In mathematics, the oscillator representation is a projective unitary representation of the symplectic group, first investigated by Irving Segal, David Shale, and André Weil. A natural extension of the representation leads to a semigroup of contraction operators, introduced as the oscillator semigroup by Roger Howe in 1988. The semigroup had previously been studied by other mathematicians and physicists, most notably Felix Berezin in the 1960s.

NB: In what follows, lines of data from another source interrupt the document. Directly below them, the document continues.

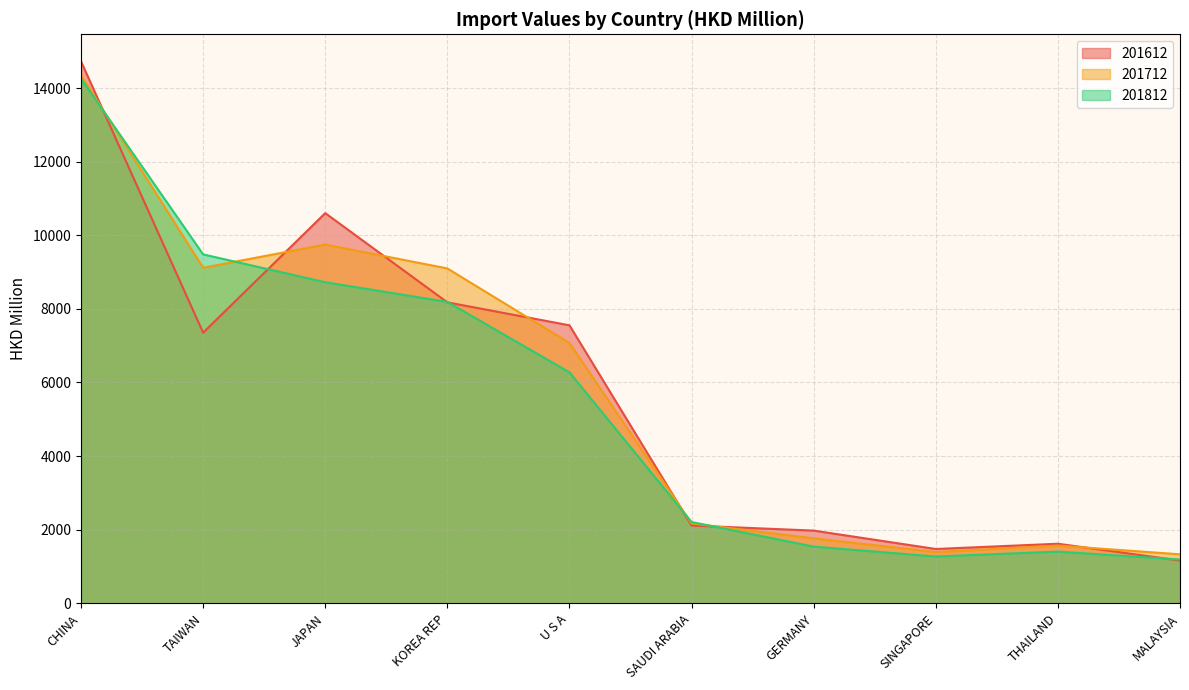

At which category does the chart reach its peak across all series?

CHINA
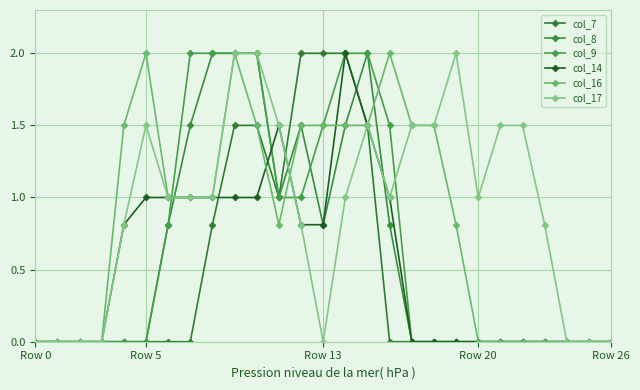

At which label does col_14 reach its peak?

14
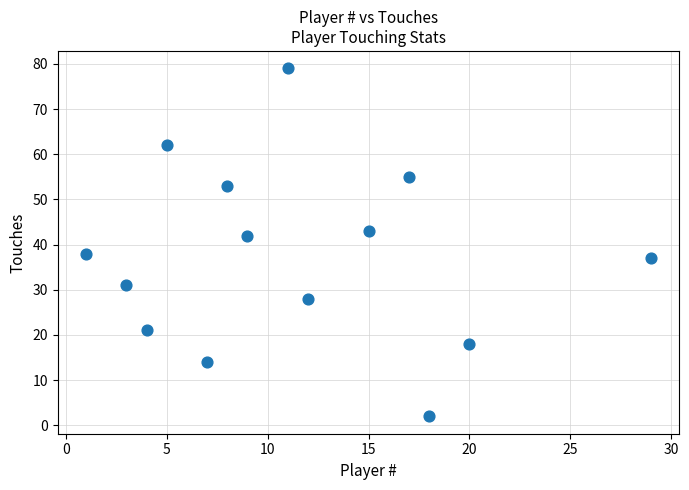

What is the range of Y values (max minus min)?

77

The simplest example in one dimension is given by SU(1,1). It acts as Möbius transformations on the extended complex plane, leaving the unit circle invariant. In that case the oscillator representation is a unitary representation of a double cover of SU(1,1) and the oscillator semigroup corresponds to a representation by contraction operators of the semigroup in SL(2,C) corresponding to Möbius transformations that take the unit disk into itself. The contraction operators, determined only up to a sign, have kernels that are Gaussian functions. On an infinitesimal level the semigroup is described by a cone in the Lie algebra of SU(1,1) that can be identified with a light cone. The same framework generalizes to the symplectic group in higher dimensions, including its analogue in infinite dimensions. This article explains the theory for SU(1,1) in detail and summarizes how the theory can be extended.